--- Exercise brief ---
Using the records below, locate all lines containing "rule" and return them.

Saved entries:
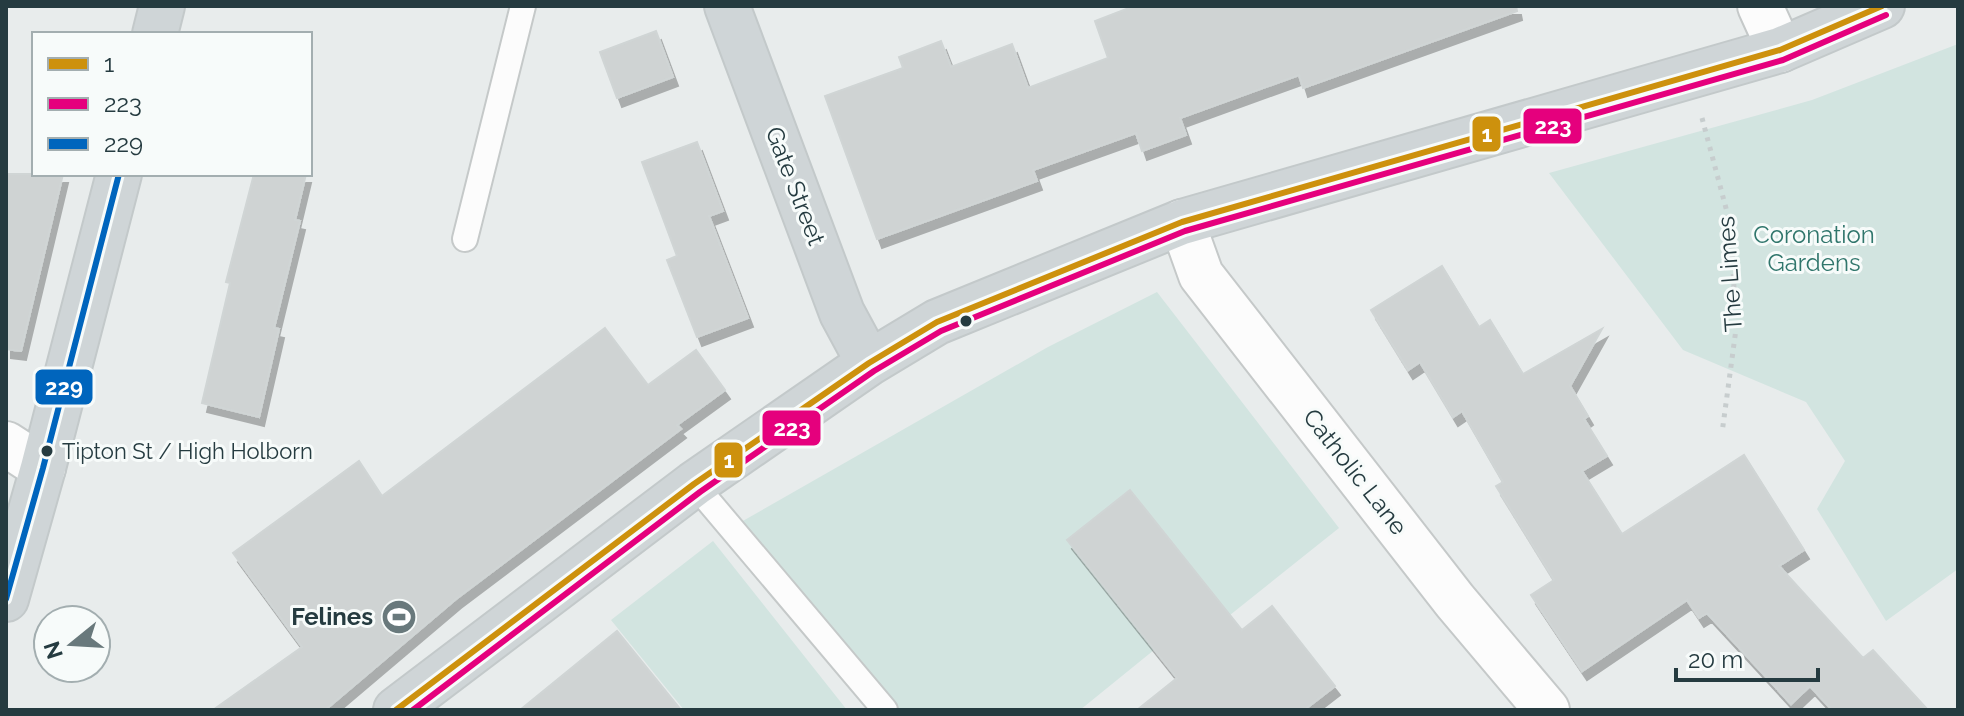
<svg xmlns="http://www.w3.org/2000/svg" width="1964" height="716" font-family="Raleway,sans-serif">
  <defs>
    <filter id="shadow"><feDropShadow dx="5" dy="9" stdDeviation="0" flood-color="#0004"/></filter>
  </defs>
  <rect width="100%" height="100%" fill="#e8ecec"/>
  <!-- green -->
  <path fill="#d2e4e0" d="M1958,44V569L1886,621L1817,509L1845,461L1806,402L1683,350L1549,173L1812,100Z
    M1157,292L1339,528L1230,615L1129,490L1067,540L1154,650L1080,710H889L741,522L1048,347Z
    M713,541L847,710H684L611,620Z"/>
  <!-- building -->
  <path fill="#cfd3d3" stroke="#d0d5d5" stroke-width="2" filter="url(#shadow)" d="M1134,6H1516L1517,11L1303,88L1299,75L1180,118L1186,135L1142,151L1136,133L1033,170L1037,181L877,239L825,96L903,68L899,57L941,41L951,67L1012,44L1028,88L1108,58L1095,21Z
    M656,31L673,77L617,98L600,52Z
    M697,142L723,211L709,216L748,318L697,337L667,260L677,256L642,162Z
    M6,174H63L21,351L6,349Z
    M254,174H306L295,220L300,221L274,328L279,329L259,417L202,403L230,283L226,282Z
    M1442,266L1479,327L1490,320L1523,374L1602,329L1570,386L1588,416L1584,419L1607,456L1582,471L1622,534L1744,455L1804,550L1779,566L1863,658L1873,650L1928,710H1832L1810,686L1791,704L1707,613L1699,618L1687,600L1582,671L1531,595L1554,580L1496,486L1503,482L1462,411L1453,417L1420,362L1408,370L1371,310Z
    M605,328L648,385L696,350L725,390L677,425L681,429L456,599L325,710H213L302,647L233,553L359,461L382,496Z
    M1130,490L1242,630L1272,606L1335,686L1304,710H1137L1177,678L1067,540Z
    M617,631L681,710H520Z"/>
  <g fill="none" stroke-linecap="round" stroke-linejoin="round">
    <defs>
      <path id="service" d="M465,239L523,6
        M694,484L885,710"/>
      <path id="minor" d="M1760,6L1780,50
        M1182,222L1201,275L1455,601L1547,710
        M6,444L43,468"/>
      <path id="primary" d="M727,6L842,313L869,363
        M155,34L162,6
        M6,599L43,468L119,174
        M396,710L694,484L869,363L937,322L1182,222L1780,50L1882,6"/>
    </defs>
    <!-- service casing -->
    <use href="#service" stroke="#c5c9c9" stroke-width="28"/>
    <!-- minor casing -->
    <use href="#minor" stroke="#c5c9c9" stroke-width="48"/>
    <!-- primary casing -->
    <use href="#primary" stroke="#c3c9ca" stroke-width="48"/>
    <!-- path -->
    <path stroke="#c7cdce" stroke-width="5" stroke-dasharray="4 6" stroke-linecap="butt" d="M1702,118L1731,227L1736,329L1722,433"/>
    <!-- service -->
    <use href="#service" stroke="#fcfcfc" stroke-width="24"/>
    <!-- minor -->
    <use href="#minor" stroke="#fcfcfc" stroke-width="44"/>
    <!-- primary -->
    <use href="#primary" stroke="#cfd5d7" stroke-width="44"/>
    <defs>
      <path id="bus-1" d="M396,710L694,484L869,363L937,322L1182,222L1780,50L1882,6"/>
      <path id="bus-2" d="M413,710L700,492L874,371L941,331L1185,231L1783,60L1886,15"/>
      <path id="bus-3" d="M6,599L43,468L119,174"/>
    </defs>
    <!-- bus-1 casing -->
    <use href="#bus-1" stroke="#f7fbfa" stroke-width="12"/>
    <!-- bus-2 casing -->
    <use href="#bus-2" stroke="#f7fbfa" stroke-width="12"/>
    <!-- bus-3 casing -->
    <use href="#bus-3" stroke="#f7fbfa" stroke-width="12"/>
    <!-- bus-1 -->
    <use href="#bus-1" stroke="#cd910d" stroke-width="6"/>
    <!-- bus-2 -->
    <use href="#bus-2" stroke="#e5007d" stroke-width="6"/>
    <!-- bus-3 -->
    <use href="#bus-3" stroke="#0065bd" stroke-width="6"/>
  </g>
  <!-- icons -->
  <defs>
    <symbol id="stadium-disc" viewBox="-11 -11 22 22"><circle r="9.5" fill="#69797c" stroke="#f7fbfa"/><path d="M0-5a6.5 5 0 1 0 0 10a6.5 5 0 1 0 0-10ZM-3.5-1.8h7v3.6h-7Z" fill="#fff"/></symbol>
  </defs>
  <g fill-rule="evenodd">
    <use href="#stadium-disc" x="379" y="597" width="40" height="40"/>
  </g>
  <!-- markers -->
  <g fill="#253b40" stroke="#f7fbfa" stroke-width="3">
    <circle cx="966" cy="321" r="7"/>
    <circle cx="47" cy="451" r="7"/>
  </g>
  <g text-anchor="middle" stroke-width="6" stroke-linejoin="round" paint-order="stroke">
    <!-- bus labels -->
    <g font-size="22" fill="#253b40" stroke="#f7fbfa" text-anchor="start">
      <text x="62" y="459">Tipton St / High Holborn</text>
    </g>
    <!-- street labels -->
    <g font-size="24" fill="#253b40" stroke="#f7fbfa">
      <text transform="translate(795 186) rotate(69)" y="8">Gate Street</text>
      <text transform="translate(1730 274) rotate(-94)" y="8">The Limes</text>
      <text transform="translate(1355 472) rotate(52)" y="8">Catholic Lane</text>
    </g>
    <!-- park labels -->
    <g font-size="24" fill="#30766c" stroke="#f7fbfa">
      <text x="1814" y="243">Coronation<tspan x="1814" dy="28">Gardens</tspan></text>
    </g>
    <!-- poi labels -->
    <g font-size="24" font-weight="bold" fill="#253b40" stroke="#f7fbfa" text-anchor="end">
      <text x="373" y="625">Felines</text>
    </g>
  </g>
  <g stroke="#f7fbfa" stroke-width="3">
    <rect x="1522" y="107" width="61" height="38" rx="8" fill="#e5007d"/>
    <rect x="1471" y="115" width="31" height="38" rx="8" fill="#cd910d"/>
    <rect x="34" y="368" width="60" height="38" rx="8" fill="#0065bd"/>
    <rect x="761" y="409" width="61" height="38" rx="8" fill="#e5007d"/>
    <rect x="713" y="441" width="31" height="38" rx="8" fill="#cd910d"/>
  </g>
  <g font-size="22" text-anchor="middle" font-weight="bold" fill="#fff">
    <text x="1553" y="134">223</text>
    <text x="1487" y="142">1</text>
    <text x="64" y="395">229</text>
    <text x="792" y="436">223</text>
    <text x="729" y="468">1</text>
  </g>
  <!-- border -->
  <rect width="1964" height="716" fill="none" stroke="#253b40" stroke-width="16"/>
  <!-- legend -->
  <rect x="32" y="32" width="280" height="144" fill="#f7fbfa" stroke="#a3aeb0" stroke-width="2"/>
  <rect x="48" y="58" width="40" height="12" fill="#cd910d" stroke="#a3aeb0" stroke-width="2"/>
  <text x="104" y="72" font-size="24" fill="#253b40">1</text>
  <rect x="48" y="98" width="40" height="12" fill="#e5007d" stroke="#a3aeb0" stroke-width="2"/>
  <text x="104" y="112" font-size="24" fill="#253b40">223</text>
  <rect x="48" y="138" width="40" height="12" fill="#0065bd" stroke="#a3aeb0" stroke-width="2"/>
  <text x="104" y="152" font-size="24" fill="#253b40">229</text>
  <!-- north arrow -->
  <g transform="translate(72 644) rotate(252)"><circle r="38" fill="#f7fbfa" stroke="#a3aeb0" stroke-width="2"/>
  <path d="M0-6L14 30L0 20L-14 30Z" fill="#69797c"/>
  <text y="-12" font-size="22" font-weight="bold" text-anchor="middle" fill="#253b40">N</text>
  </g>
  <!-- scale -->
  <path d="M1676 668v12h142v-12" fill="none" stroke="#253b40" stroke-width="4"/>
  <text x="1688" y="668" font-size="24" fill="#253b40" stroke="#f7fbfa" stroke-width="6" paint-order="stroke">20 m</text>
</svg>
* * *
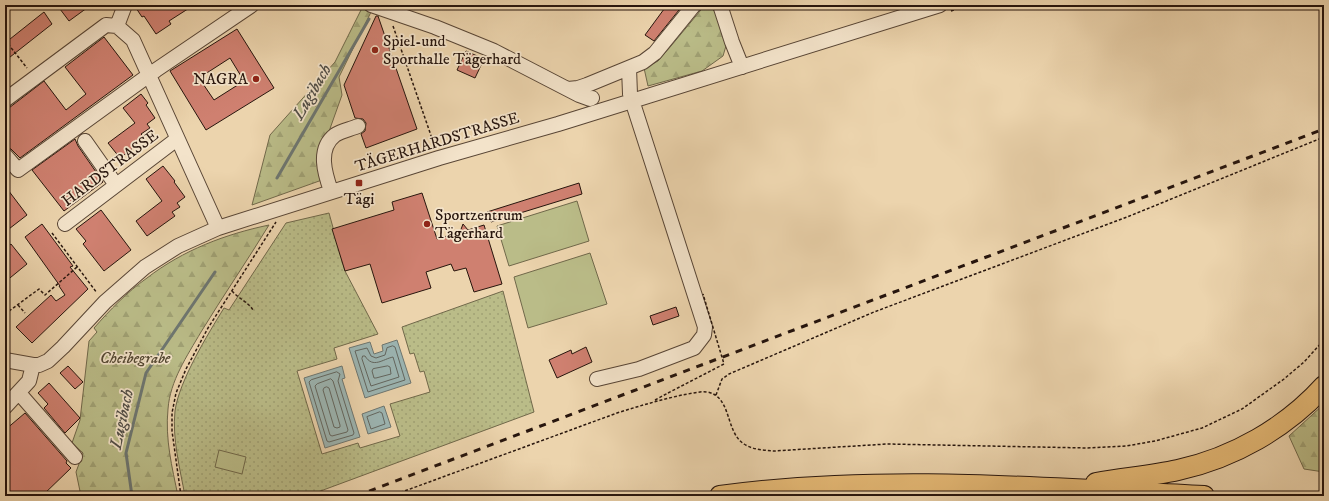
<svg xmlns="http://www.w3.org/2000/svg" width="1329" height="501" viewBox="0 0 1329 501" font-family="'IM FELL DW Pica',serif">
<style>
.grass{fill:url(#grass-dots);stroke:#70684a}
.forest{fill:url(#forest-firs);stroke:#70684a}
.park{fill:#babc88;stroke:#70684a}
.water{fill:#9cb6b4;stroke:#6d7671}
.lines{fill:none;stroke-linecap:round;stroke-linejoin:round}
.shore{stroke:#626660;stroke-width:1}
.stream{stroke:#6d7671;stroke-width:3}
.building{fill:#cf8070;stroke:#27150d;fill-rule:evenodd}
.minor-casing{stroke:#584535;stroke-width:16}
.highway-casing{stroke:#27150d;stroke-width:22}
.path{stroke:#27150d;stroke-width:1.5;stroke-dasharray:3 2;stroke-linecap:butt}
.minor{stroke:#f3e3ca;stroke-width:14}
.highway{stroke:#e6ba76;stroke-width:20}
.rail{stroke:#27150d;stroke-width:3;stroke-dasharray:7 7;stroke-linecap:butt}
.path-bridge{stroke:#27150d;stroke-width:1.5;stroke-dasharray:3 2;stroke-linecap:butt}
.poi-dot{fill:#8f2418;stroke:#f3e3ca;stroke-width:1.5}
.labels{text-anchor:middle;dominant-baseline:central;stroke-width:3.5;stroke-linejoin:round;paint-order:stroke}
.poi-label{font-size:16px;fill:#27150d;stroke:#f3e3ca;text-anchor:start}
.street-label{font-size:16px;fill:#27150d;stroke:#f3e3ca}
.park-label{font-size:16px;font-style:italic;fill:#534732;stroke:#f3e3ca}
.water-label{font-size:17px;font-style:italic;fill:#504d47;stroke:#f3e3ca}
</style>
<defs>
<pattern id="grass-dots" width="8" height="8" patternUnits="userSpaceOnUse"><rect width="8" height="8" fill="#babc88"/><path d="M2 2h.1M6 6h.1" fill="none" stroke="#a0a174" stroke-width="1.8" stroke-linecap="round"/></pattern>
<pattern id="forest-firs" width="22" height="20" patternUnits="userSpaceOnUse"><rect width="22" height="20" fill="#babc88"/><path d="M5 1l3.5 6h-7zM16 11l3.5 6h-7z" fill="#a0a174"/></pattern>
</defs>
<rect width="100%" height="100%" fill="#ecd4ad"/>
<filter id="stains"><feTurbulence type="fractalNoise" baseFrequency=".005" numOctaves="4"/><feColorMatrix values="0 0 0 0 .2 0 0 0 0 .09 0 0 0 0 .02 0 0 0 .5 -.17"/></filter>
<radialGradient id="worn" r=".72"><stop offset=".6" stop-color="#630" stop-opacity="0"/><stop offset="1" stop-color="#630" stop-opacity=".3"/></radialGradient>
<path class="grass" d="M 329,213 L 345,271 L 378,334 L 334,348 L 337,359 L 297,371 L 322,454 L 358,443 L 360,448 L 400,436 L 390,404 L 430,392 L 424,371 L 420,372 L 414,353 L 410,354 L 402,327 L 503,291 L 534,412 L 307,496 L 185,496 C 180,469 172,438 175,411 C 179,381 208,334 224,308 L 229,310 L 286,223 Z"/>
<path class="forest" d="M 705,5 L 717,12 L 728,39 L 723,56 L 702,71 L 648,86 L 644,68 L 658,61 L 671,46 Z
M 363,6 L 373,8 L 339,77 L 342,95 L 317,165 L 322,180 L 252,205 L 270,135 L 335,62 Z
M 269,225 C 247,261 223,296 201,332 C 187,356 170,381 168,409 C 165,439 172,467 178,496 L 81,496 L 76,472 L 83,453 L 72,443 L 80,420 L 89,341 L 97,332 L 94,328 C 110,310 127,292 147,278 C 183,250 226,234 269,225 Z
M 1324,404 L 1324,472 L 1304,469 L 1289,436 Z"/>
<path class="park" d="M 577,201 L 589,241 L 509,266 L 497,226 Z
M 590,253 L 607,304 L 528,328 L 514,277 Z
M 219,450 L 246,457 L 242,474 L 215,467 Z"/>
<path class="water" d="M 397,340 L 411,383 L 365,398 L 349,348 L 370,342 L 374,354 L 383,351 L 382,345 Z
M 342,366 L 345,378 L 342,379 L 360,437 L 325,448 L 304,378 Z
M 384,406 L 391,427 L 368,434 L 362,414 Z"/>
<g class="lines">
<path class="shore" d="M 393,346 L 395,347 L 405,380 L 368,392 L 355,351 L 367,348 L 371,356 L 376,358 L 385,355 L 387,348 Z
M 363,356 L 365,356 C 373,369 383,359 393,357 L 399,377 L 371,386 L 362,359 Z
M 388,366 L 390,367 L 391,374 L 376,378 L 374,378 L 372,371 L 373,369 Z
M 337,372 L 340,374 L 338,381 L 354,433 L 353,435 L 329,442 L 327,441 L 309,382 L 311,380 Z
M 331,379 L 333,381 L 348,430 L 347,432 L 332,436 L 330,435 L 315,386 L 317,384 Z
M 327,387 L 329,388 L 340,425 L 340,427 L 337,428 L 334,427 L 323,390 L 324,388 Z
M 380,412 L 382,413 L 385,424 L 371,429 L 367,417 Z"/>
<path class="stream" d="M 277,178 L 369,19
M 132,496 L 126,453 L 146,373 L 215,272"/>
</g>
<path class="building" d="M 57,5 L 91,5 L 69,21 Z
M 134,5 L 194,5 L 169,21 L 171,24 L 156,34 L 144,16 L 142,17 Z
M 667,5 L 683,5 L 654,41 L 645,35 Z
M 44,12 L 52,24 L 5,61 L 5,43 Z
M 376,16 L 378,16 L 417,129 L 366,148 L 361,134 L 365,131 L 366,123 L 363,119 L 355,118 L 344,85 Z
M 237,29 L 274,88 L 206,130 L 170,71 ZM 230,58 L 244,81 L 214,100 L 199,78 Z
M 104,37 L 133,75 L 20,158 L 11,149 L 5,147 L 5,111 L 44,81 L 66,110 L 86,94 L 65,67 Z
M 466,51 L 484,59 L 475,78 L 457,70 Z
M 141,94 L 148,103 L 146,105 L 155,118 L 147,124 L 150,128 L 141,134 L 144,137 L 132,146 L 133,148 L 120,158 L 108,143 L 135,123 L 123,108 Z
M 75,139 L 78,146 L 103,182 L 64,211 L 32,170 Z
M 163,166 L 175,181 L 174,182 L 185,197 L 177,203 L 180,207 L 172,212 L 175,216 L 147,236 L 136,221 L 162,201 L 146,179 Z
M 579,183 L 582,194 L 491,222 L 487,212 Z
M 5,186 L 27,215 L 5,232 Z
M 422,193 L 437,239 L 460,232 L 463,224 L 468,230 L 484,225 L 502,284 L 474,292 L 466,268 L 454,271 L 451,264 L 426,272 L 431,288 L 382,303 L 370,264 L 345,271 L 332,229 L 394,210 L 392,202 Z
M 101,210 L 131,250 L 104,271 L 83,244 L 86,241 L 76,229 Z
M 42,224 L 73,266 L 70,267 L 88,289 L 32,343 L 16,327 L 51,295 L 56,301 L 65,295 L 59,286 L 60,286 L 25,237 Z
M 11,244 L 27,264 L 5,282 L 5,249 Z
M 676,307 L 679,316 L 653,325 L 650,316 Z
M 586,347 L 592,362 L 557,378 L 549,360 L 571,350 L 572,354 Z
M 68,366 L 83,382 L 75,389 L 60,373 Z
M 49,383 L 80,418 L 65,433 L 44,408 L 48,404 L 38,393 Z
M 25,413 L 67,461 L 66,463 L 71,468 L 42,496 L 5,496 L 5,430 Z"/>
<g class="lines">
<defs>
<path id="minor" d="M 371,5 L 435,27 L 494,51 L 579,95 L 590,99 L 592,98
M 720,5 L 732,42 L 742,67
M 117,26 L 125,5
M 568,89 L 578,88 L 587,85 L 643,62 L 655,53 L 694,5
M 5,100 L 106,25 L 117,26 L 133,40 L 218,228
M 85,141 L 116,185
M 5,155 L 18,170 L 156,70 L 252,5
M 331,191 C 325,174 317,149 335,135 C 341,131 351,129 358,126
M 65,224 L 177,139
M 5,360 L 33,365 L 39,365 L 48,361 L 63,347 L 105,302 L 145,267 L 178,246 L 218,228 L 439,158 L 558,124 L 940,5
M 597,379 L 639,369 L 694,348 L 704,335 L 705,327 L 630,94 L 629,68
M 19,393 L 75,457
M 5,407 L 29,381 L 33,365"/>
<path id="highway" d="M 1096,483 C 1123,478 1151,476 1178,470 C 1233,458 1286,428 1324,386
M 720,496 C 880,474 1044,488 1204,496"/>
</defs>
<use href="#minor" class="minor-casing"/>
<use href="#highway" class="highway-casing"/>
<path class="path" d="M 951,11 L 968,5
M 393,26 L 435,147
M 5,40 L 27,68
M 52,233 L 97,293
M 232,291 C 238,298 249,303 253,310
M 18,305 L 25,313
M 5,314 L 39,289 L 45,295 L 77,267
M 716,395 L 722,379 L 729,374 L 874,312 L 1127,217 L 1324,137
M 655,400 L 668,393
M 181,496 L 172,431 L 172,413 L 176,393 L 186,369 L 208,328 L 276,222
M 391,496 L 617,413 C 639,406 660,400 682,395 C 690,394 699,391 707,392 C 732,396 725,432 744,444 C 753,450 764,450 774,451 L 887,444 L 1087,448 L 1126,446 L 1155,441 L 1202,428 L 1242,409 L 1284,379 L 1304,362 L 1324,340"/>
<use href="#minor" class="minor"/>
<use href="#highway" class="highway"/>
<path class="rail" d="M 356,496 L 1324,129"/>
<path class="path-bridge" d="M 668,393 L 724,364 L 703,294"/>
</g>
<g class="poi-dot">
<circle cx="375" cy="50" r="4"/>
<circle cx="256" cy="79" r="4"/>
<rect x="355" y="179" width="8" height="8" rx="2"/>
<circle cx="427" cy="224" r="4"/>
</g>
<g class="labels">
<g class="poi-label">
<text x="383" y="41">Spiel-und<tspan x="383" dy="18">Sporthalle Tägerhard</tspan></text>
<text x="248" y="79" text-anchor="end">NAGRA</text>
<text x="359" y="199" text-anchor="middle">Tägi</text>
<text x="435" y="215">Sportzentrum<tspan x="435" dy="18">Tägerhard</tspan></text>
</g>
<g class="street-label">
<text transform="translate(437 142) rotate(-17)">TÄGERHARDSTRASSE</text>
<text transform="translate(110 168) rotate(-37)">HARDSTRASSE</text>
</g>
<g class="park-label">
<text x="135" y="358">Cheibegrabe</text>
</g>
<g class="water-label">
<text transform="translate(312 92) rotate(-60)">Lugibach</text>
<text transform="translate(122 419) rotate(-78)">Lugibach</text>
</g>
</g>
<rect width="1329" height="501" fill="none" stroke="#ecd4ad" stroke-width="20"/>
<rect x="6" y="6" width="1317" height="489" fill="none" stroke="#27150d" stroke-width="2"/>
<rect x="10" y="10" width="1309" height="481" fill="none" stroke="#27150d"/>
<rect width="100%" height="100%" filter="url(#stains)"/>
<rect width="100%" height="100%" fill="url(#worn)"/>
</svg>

--- Task result ---
  <g fill-rule="evenodd">
.building{fill:#cf8070;stroke:#27150d;fill-rule:evenodd}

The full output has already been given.